--- RAW DATA Enclosed Below ---

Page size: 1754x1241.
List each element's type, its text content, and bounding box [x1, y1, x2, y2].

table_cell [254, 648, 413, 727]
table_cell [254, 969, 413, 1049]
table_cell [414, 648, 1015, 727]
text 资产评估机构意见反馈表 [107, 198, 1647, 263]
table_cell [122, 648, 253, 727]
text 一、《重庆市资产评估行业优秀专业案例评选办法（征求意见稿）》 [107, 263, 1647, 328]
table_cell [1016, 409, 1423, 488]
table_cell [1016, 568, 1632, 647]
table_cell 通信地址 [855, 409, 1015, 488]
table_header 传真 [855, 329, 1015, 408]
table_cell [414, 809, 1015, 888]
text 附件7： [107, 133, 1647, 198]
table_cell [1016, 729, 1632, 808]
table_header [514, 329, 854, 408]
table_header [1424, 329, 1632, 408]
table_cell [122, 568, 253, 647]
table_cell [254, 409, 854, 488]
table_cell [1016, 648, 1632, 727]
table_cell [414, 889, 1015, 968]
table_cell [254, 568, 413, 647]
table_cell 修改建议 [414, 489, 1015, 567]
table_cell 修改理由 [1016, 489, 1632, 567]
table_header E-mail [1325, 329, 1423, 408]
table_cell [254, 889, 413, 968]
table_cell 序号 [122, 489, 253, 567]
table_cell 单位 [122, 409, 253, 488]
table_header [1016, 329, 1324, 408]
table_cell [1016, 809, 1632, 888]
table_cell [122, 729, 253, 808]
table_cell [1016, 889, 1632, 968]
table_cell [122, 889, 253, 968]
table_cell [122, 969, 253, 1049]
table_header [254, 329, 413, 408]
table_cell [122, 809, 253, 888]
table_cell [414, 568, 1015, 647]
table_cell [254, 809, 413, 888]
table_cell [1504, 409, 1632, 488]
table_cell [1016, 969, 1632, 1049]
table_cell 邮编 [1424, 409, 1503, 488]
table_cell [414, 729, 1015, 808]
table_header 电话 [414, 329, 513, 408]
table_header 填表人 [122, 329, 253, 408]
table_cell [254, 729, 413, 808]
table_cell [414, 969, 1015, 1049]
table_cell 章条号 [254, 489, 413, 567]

--- End of Enclosed RAW DATA ---
--- RAW DATA Enclosed Below ---

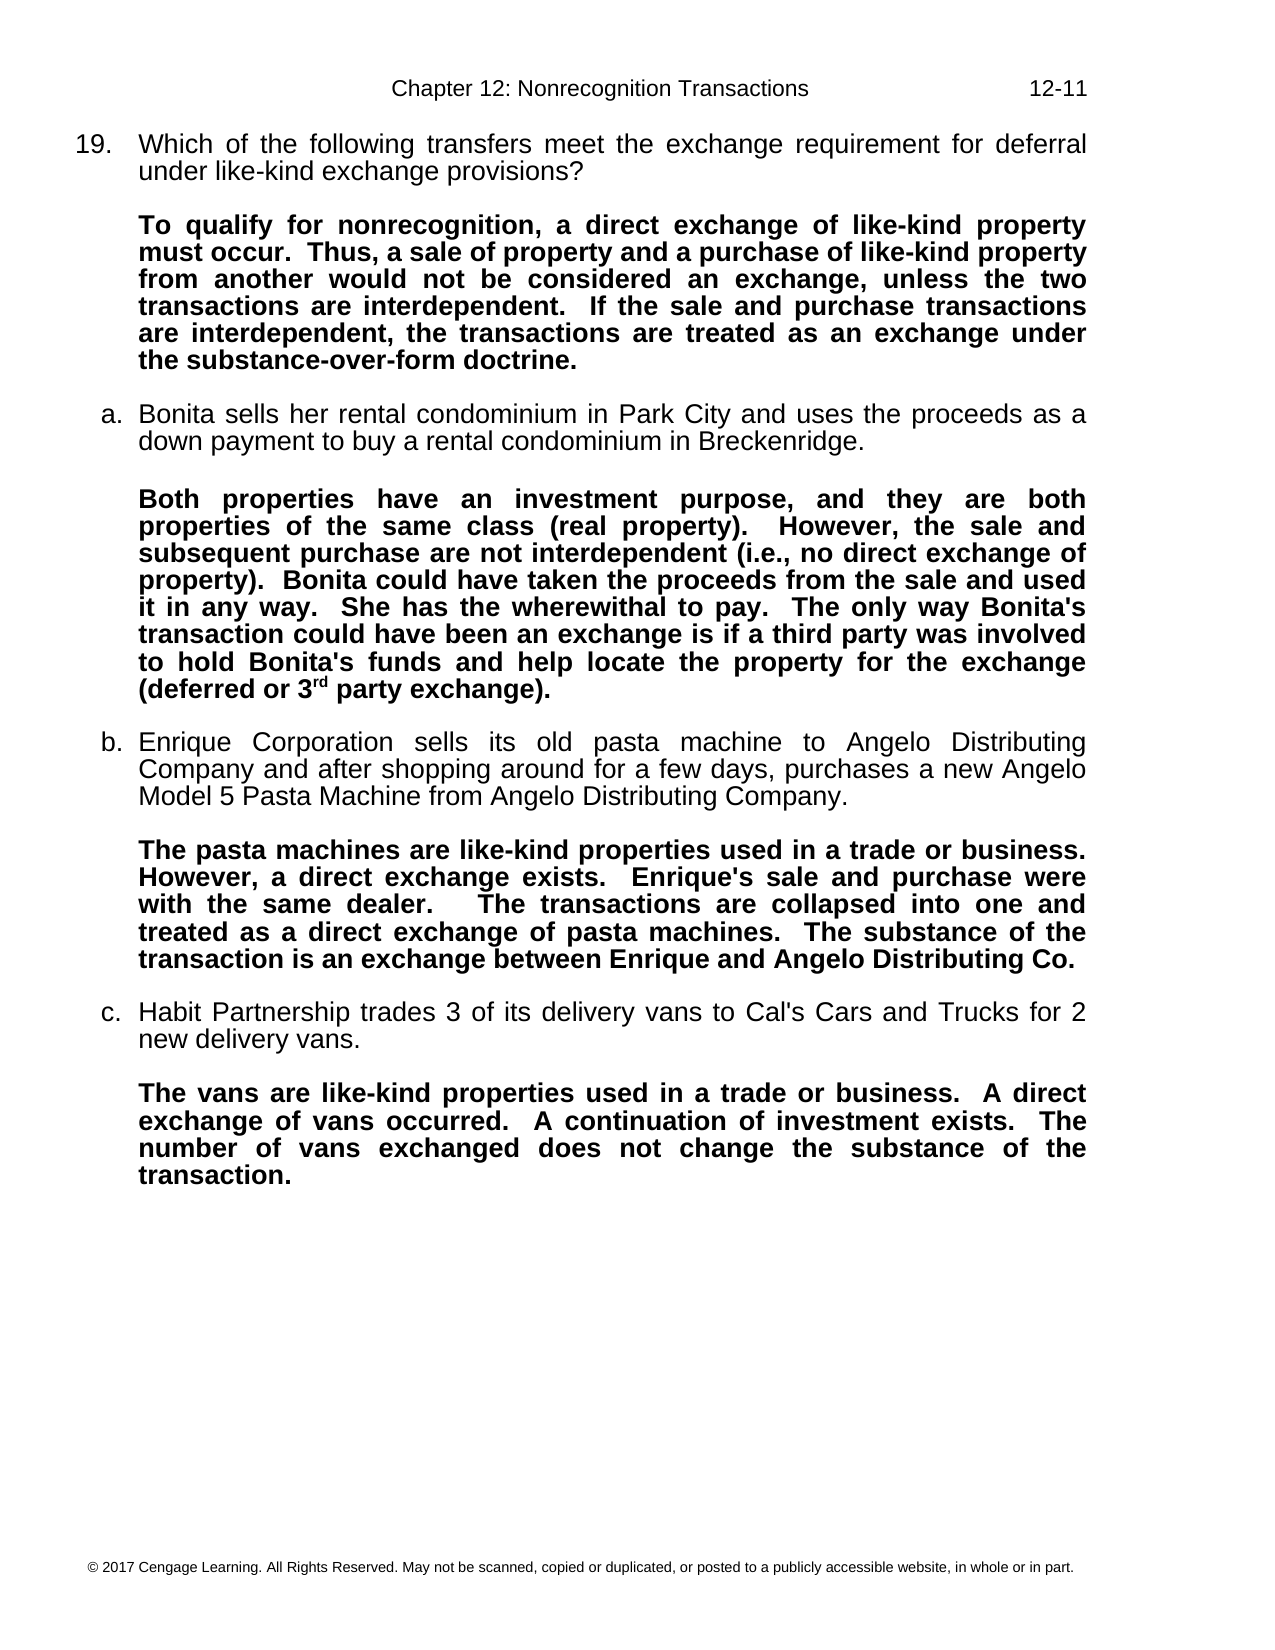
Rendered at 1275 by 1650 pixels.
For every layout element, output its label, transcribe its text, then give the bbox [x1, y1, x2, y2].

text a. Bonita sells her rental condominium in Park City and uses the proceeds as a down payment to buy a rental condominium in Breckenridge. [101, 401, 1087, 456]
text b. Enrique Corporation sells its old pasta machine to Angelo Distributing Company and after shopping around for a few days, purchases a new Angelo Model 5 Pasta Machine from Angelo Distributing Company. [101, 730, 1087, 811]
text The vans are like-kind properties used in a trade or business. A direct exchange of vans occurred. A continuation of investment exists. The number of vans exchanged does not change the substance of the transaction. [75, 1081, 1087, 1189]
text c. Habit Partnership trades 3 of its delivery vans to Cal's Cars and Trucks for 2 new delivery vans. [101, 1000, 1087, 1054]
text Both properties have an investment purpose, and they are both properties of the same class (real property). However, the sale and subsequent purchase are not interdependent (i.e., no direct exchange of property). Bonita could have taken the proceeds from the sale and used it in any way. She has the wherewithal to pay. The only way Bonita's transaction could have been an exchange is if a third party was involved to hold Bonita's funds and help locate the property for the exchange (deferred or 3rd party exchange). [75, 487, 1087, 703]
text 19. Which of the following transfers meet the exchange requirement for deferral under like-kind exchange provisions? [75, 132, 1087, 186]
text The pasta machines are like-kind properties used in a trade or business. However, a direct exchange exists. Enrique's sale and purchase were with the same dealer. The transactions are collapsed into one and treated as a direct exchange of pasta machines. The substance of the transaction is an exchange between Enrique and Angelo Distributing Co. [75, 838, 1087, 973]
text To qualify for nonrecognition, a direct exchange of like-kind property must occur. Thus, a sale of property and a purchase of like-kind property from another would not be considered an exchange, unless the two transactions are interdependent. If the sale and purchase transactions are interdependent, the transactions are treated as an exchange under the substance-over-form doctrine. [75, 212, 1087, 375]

--- End of Enclosed RAW DATA ---

WHAT NEEDS TO BE DONE |
State how many lines of the material contain the string "Distributing", with no other words.

TASK OUTPUT |
2